Autumn sat up abruptly, almost toppling herself in the process. Her eyes were wide with a sudden recognition. “You sound like me,” she uttered aloud. Shocked, horrified, Autumn struggled from the bed. She raced into Mrs. Byron’s room and grabbed her empty mug from the tray. Steeling herself, she sniffed it. That was it! Of course! It had to be!
She glanced quickly at the slumbering Mrs. Byron; she looked so like Carrie had looked last night. Hers was not the sleep of peace and wound-knitting dreams; it was the sleep of oblivion. In that sleep there was no healing; there was only nothingness. And from such a sleep, Mrs. Byron could only awaken to remembered horrors and the raveled fears that had never been given the opportunity to mend. Good God!
Autumn sank heavily into the armchair where Mrs. Byron had eaten—or, rather, not eaten—her lunch. Her own stomach roiled, rejecting even the concept of food. The same terrible feeling of helplessness that had been with her all mo
rning washed over her. She attempted to shake it off. She had become, in one day, a hopeless pessimist, a mindless coward, a weary grappler at the bottom of a fear-muddied pit. She looked down at the mug that lay overturned in her lap. You sound like me. Slowly, she lifted her gaze. Mrs. Byron’s troubles, then, were nothing more or less than the product of a pernicious cycle: An excess of spirit and its horrible effects, the elimination of the horror with more wine, which caused more horror. Autumn’s eyes widened with the knowledge of what she must do. Rising carefully, she began to clear up the dishes from the afternoon meal. Dismissing the dull pounding of pain behind her eyes, she made her way from the room and down to the kitchen. That very day, Autumn would begin, deliberately and cautiously, to wean Mrs. Byron from the drugs that had savaged her mind and body. No matter the consequences, she reflected—and the consequences could be grave—Autumn was determined to do the thing she instinctively knew was right.
As she slept that night, the two doctors loomed up before her, blocking her determination with distortions of what she knew absolutely to be true.
My mother’s fate is in your hands, Miss Thackeray. You must follow Dr. Beame’s instructions to the letter.
My women patients trust me, Miss Thackeray. I would never do them harm.
But this is right, her heart argued. No one, man or woman, should be rendered mindless, without the ability to make choices or even understand that choices exist. No living thing should be tortured by horrors they cannot hope to understand.

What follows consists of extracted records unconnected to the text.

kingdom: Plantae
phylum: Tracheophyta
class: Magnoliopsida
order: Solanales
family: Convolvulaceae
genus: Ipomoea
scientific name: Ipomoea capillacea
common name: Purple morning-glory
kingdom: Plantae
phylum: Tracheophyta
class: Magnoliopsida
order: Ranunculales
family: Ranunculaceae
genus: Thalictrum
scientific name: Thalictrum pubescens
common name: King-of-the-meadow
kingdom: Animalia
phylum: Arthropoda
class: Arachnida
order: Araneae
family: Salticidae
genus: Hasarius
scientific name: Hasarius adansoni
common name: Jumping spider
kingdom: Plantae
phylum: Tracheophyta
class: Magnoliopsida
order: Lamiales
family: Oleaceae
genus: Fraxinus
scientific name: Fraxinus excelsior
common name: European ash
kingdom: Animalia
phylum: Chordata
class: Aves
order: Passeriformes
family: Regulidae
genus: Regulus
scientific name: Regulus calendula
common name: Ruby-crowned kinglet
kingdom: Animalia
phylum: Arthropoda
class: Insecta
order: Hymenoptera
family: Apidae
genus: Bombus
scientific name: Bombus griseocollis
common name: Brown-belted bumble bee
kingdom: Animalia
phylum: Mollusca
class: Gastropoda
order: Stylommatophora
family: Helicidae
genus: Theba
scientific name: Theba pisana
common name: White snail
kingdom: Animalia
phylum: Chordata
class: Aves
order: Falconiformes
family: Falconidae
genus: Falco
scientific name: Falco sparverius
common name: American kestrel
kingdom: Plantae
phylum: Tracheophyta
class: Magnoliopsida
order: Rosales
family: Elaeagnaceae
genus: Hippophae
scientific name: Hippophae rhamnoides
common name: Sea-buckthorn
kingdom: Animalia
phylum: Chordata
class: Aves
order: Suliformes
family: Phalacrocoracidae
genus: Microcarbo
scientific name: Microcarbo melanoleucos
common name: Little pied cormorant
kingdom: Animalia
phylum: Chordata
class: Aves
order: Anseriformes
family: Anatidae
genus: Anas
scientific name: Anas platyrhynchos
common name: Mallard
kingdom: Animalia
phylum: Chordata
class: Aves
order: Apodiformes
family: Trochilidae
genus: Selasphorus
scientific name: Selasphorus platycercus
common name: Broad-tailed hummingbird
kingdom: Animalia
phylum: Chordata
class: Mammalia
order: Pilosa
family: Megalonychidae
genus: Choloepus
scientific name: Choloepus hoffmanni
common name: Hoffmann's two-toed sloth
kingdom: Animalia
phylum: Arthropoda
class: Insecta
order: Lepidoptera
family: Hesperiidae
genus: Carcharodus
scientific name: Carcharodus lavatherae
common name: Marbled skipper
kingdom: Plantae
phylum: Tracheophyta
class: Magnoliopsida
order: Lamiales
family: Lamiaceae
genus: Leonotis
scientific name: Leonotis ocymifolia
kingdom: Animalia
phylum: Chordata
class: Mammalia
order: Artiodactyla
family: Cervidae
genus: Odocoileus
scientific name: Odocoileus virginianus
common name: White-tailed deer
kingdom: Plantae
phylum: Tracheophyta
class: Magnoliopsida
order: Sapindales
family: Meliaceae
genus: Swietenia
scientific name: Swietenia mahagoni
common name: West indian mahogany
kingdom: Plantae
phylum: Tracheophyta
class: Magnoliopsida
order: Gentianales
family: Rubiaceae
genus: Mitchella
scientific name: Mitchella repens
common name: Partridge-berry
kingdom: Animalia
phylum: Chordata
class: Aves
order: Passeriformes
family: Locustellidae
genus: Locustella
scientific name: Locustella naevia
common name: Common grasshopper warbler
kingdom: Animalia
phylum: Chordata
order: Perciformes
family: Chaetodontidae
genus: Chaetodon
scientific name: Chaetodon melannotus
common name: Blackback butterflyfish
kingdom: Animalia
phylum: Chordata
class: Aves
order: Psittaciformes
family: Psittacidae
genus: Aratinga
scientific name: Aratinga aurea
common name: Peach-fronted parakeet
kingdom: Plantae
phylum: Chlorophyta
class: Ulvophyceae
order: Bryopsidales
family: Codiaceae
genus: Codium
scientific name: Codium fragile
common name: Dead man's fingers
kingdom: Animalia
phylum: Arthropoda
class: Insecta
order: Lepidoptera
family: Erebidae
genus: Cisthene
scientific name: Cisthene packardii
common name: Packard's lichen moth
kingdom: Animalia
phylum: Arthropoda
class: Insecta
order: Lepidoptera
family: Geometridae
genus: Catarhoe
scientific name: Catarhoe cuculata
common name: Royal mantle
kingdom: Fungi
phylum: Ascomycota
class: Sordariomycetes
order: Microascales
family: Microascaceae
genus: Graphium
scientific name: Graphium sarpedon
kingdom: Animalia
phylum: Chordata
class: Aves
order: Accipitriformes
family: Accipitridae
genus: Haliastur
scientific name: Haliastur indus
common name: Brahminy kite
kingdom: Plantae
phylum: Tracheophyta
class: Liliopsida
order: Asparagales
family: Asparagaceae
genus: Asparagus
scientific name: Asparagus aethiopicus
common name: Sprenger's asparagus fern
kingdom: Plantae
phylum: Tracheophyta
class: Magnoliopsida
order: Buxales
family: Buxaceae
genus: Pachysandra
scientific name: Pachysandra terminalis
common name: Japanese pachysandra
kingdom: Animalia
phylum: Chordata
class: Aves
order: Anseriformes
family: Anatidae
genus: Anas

Torture, Miss Thackeray? This is medicine! If you were a man, I would call you out onto the field of honor.
You are my mother’s last hope, Miss Thackeray. Please remember why you were hired.
I was not hired to drive a woman to madness!
Autumn sat up, sleep leaving her like a heavy cloak. She was perspiring, and in her uncertainty, sobbing mournfully. She was making her own choice; if it were the wrong choice, a bad choice, a harmful choice, she would never forgive herself.